# TEXT PROVIDED:
---
name: animated-explainer-script-writer
description: "Writes a timed, scene-by-scene narration script for an animated explainer video, matched to a specified duration and keyed to on-screen visual cues."
status: stable
category: writing
subcategory: broadcast
version: 1.0
eval_score: 4.2
tags: [animation, explainer, narration, script, broadcast]
---
# Animated Explainer Script Writer

## What This Skill Does
Writes a timed, scene-by-scene narration script for an animated explainer video, matched to a specified duration and keyed to on-screen visual cues.

## When To Use This Skill
- You need to explain a complex process, policy, or concept to a general audience using animation
- A producer, motion designer, or editor needs a finished script before animation begins
- You have a clear topic and runtime but no draft copy yet
- You are adapting an existing long-form piece (article, report, documentary segment) into a short animated format

## What You Need To Provide
**Required:**
- Topic and the core message or takeaway (one sentence is enough)
- Target duration (e.g., 90 seconds, 2 minutes, 3 minutes)
- Intended audience (e.g., general public, secondary school students, business decision-makers)

**Optional:**
- Tone — informative and neutral, warm and accessible, urgent and advocacy-driven
- Key facts, statistics, or quotes that must appear
- A list of scenes or visual concepts already planned by the design team
- Whether the narrator is on-screen (presenter-led) or off-screen voice-over only
- Language register — plain English, technical, bilingual considerations

## How the Assistant Approaches This
1. Identifies the single core idea the audience must leave with, then structures all content to support that idea and nothing else
2. Divides the runtime into logical segments — typically hook, problem/context, explanation, and resolution or call to action — and assigns approximate word counts to each segment based on a standard spoken pace of 130 words per minute
3. Writes narration scene by scene, including a bracketed visual direction for each scene to guide the animation team, keeps sentences short and declarative, and ends with a clear closing statement the audience can remember

## Output Format
A complete scene-by-scene script, formatted as a two-column structure: **[VISUAL]** direction on the left, **NARRATION** text on the right. Each scene is numbered. Total word count and estimated read time appear at the top. The script is written to be read aloud — no bullet points, no headings inside the narration itself. Tone matches the specified audience. Length reflects the requested duration.

## Quality Criteria
- [ ] Total word count is within 10% of the target duration at 130 words per minute
- [ ] Every scene has both a visual direction and a narration line — no orphaned directions or narration without a visual anchor
- [ ] The script explains the concept without assuming prior knowledge
- [ ] No sentence in the narration is longer than 20 words
- [ ] The closing scene gives the audience a single concrete takeaway or next step
- [ ] Language is free of jargon unless the topic requires it, in which case each term is defined on first use

## Example

### Input
Topic: How urban heat islands form and why cities are hotter than surrounding countryside
Core message: Cities trap heat because of built surfaces and lack of vegetation — understanding this helps cities plan cooler neighbourhoods
Duration: 2 minutes
Audience: General public, no scientific background assumed
Tone: Clear, calm, accessible
Visual style: Simple flat animation with icons and temperature colour gradients

### Output

**Estimated read time: 2 min 00 sec | Word count: 261**

---

**Scene 1**
[VISUAL] Aerial view of a city at night — buildings glow warm orange; surrounding countryside is dark blue and cool
NARRATION: Have you noticed how a city always feels warmer than the countryside outside it? That difference has a name. It's called an urban heat island.

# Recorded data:
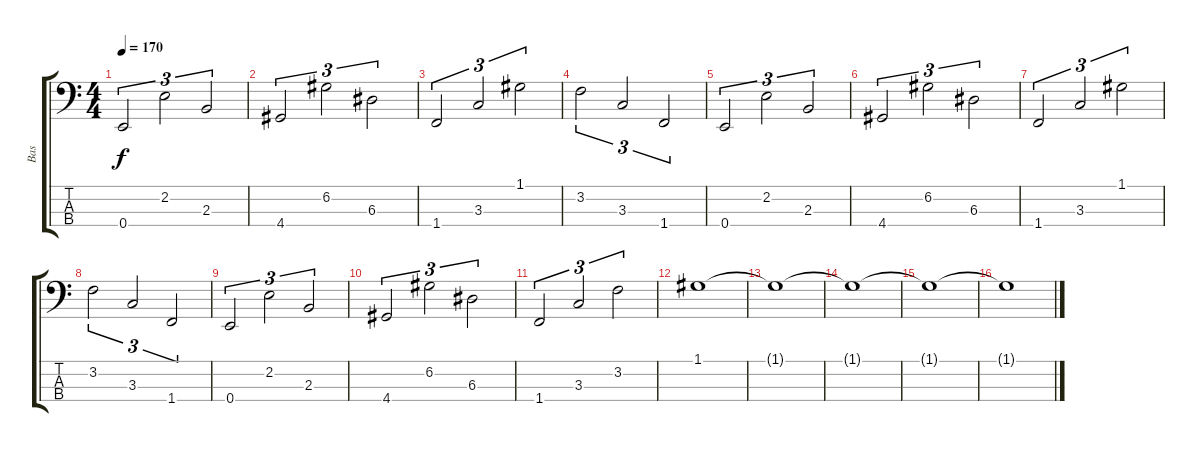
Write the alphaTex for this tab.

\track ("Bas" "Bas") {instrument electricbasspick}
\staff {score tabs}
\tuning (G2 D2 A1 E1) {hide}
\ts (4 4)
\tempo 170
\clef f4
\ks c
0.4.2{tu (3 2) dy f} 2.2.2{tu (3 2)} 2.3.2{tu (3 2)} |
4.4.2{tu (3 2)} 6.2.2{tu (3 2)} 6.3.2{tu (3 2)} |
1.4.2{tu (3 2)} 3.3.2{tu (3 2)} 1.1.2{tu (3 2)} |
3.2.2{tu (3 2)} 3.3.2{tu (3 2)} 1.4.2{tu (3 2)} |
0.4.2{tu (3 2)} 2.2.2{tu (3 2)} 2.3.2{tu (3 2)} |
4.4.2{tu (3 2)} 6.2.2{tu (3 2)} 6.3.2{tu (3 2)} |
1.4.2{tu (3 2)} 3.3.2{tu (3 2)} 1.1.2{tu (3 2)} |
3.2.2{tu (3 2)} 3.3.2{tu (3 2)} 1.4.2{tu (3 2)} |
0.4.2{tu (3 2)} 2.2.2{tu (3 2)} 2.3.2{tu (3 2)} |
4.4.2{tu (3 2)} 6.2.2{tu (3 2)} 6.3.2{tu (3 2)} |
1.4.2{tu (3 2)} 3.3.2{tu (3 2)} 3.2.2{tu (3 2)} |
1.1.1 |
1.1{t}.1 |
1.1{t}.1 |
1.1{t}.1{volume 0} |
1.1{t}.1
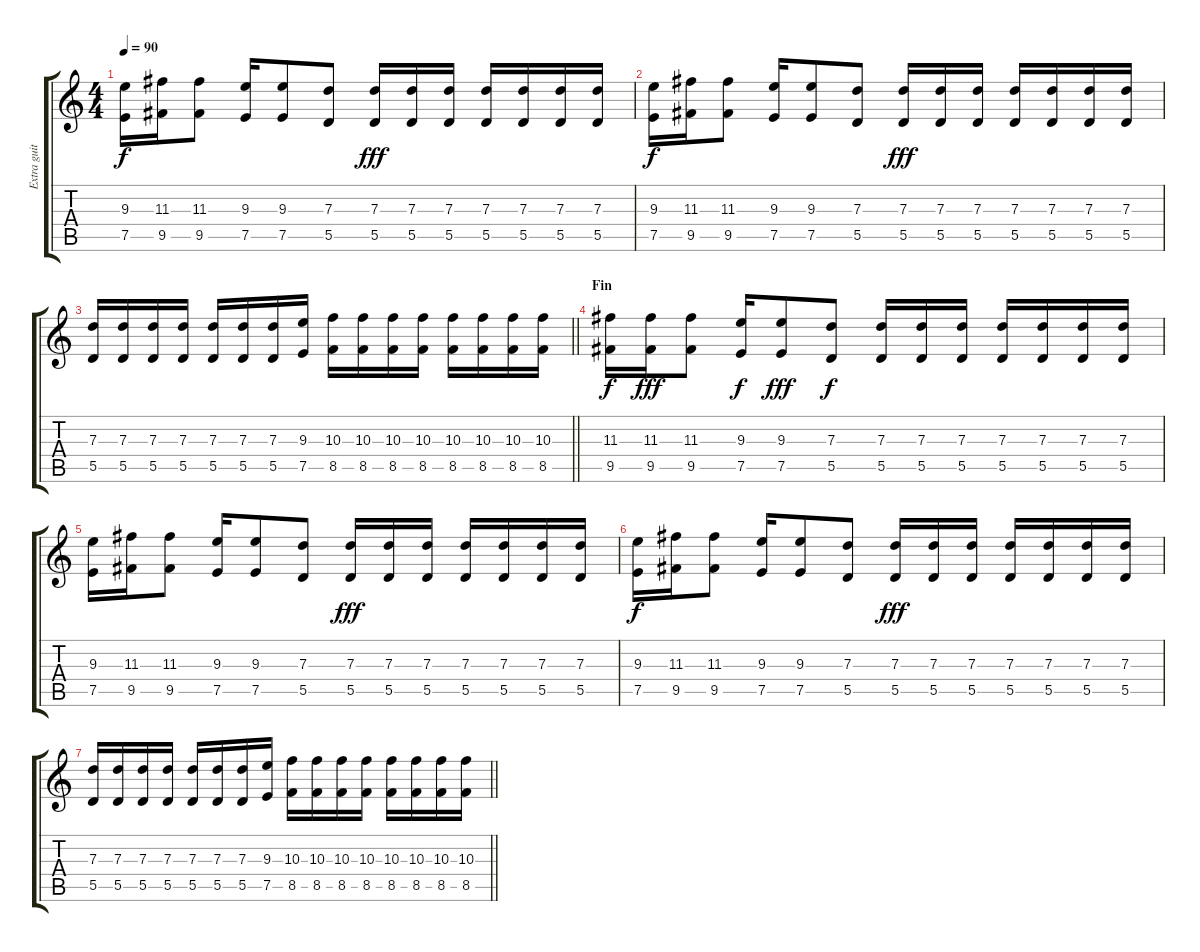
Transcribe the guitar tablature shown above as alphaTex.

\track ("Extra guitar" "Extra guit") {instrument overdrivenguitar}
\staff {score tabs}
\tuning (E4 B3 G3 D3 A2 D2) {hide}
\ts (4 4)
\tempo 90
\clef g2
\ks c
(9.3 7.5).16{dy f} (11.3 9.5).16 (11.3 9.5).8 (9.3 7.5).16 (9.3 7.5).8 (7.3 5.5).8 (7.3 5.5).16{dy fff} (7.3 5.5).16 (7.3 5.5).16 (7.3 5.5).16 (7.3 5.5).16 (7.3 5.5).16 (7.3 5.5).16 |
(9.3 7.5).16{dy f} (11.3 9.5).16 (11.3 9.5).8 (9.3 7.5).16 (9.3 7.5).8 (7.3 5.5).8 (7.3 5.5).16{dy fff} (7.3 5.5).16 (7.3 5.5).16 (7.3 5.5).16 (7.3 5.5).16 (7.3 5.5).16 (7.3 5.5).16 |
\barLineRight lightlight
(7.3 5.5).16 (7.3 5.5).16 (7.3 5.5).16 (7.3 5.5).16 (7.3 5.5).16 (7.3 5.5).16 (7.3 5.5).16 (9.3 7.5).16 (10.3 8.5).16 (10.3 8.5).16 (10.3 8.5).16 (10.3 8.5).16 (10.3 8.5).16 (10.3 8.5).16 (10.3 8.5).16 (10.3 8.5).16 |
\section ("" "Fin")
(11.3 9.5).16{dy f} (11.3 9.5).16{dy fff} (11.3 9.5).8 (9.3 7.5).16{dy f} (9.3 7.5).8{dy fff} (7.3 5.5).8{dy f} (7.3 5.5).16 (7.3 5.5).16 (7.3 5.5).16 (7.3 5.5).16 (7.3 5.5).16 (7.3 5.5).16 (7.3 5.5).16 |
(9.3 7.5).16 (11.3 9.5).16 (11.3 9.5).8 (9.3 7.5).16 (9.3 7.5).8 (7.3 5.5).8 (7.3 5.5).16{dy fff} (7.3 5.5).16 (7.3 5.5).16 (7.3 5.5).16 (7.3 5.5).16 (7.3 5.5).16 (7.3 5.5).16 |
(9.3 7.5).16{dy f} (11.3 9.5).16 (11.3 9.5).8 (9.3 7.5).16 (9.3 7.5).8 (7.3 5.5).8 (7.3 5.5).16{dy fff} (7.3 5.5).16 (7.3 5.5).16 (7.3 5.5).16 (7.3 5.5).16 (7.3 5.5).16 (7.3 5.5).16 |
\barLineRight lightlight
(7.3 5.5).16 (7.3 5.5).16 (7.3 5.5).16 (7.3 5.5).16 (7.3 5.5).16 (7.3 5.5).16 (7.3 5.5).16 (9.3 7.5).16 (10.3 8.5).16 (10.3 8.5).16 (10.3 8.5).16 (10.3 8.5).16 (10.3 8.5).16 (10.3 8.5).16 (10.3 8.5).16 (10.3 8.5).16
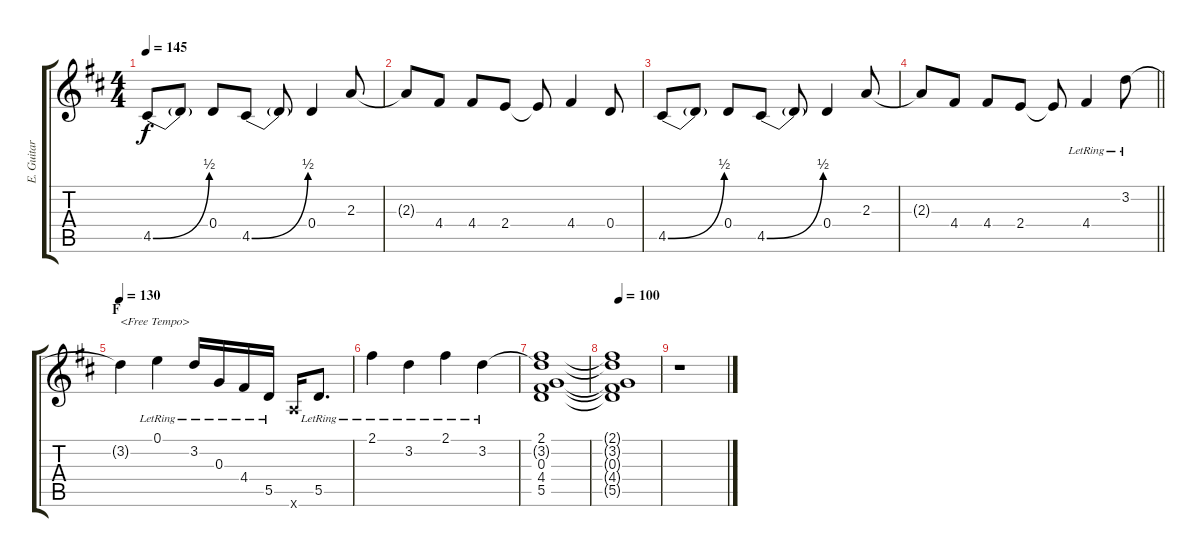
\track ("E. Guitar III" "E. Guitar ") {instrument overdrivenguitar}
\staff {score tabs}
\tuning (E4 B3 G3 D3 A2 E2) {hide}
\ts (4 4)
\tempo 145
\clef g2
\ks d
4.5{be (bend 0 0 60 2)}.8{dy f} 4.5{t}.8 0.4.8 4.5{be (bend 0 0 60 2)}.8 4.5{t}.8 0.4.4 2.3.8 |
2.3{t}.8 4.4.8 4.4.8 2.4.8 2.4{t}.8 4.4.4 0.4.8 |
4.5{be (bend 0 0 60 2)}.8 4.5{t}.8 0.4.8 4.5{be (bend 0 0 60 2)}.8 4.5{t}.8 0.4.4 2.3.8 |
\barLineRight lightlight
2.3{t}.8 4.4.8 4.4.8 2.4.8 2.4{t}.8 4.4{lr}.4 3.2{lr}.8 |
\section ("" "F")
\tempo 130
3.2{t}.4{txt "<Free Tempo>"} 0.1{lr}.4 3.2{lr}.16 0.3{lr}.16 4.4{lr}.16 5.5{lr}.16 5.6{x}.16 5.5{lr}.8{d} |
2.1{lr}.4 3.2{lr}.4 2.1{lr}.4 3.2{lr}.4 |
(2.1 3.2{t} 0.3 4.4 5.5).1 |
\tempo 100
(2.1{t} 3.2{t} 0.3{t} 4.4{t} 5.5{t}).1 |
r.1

# THINGS TO DO:
(a) Write out the explainer-script skill text from "- Target duration" to "students, business decision-makers)".
(b) Carry the explainer-script skill text forward from its final line.

# OUTPUTS BY TASK:
(a)
- Target duration (e.g., 90 seconds, 2 minutes, 3 minutes)
- Intended audience (e.g., general public, secondary school students, business decision-makers)

(b)
---

**Scene 2**
[VISUAL] Split screen — left: forest floor with soil and trees; right: city street with concrete and glass
NARRATION: In nature, surfaces like soil and leaves absorb sunlight and release moisture into the air. That moisture cools everything down. But in a city, concrete, tarmac, and glass absorb heat and hold it — with very little moisture to release.

---

**Scene 3**
[VISUAL] Thermometer icons rising over rooftops; car exhausts and air conditioning units emit heat waves
NARRATION: On top of that, millions of vehicles, air conditioners, and industrial machines pump extra heat into the air around the clock. In dense city centres, temperatures can run five to ten degrees higher than nearby rural areas — even at night, when the heat stored in buildings slowly radiates back out.

---

**Scene 4**
[VISUAL] City map with green zones highlighted — parks, tree-lined streets, green rooftops
NARRATION: The good news is that cities can fight back. More trees. Green roofs. Lighter-coloured road surfaces that reflect rather than absorb sunlight. Each change lowers the local temperature and makes neighbourhoods more liveable.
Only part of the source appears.